Discovery’s Sats Oosthuizen says that HR in particular needs to be conscious of safeguarding employee data.
Cybersecurity is not something that belongs only to the CIO or IT department. CIOs need to work with other departments, such as HR and finance, to ensure that the entire organisation develops a culture of cybersecurity.
This is the view of Sats Oosthuizen, the deputy CIO of Group Shared Systems at Discovery.
“Without a culture of cybersecurity, your organisation is already at a disadvantage. It's just like ethics. If your organisation does not have a strong culture on honesty and ethical behaviour you are likely to get people committing fraud,” he says.
He further points out that departments like HR have to be made aware of how careful they have to be, considering their systems contain sensitive data. “Therefore, HR leaders should collaborate more by including IT from the beginning of any roll-out, the moment they get these new applications.”

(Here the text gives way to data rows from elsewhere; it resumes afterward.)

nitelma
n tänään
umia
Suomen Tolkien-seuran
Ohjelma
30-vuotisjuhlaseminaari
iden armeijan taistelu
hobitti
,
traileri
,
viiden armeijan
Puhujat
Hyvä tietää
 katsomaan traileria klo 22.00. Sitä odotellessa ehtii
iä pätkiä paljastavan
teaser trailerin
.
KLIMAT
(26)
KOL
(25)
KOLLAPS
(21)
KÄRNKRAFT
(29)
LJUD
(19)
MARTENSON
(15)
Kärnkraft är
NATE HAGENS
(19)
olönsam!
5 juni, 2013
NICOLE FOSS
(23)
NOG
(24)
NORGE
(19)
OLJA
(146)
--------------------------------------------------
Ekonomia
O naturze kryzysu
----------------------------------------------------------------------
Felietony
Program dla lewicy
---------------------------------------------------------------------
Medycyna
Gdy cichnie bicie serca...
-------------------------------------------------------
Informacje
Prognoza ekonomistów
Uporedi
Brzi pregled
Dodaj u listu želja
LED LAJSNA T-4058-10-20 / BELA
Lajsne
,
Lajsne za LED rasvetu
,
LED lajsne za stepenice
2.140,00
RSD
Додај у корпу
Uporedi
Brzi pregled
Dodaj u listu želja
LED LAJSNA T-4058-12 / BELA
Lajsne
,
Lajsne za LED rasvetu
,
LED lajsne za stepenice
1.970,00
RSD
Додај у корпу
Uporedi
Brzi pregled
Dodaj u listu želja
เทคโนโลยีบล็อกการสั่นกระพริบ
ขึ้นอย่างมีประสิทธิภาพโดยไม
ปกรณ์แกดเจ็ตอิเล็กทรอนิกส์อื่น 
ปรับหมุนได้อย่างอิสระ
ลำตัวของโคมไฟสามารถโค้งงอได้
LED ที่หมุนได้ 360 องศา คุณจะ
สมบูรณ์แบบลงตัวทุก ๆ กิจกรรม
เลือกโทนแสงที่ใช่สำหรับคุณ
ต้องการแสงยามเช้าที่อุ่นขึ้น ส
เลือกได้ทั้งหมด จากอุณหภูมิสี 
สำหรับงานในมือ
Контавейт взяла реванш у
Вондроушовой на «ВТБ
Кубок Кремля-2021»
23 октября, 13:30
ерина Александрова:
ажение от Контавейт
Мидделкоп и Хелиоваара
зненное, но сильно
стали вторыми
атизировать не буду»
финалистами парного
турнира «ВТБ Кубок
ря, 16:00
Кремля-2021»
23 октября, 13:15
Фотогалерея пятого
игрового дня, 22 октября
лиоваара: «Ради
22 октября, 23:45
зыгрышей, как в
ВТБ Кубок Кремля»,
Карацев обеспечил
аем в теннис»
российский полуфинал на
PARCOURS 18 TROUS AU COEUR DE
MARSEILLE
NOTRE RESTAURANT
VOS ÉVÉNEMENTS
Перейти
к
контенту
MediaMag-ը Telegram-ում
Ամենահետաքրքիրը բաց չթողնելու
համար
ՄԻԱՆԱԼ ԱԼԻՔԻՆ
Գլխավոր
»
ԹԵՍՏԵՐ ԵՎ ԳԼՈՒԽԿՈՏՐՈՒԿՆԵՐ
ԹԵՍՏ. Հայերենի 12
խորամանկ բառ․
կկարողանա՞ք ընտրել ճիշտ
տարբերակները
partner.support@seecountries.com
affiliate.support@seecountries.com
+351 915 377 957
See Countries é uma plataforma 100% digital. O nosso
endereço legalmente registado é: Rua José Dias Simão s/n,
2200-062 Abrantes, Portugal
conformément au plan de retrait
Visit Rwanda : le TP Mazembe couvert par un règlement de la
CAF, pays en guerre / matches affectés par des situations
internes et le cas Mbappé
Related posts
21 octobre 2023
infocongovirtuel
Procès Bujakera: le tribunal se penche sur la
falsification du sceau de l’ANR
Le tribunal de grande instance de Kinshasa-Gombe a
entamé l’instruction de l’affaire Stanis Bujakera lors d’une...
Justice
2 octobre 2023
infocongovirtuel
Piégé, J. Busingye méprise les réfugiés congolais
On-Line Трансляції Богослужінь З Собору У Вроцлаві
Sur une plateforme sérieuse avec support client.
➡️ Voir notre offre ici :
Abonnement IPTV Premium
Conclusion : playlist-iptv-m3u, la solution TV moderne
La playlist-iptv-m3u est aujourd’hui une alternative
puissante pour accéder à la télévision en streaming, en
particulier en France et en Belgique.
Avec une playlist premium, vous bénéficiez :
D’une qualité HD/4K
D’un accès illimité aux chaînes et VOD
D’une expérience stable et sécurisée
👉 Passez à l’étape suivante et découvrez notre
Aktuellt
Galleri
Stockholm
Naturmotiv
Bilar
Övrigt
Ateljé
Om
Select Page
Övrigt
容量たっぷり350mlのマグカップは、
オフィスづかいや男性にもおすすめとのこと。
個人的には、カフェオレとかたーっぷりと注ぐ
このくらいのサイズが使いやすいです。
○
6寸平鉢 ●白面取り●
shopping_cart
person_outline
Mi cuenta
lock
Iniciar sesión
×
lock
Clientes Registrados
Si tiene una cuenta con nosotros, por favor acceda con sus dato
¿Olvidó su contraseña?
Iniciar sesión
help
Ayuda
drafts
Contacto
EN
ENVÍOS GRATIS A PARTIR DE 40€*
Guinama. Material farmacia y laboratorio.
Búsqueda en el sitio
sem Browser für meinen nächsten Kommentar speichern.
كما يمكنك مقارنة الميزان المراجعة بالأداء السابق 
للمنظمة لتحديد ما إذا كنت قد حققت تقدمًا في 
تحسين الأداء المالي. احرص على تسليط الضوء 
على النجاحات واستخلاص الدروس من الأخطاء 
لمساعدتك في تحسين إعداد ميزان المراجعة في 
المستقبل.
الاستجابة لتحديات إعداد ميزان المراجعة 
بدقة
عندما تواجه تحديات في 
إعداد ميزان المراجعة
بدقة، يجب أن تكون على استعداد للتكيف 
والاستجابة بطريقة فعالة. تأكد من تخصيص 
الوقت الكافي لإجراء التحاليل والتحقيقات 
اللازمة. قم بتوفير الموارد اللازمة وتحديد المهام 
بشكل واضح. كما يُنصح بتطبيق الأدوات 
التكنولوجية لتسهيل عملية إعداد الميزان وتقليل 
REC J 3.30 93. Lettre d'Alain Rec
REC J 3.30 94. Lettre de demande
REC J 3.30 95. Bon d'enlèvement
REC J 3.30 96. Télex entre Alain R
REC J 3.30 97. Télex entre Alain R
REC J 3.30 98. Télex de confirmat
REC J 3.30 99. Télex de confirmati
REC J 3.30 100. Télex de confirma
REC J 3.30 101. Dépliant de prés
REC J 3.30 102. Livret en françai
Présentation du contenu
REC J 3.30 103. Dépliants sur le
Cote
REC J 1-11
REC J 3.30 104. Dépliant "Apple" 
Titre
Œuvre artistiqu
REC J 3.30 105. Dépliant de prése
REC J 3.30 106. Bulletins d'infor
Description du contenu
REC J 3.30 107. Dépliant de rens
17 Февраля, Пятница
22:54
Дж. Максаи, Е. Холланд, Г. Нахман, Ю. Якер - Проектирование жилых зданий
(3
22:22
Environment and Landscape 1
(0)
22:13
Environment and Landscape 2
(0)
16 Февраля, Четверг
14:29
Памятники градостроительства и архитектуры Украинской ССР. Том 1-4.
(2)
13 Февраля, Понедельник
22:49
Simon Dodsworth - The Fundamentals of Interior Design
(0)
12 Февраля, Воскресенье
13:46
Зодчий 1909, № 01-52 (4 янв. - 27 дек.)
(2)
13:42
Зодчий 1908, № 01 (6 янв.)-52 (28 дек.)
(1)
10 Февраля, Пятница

This is even more relevant now that POPIA has been enacted, requiring proper care to be taken of personal data – whether it belongs to customers or to your own staff.
Sats also expresses his concern that all the software that gets used in various departments is not necessarily above board.
“Add that to the fact that HR operates in a market where there is a proliferation of shadow IT in the sense that our HR colleagues use a variety of apps without going through any kind of security vetting, and that is extremely dangerous.”
He acknowledges that IT departments can sometimes come across as holding up progress and innovation, but says that there is a responsibility for both departments to be more vigilant. “Any application that is driven by HR will have sensitive data in it and, because of that, we have to take more precautions.”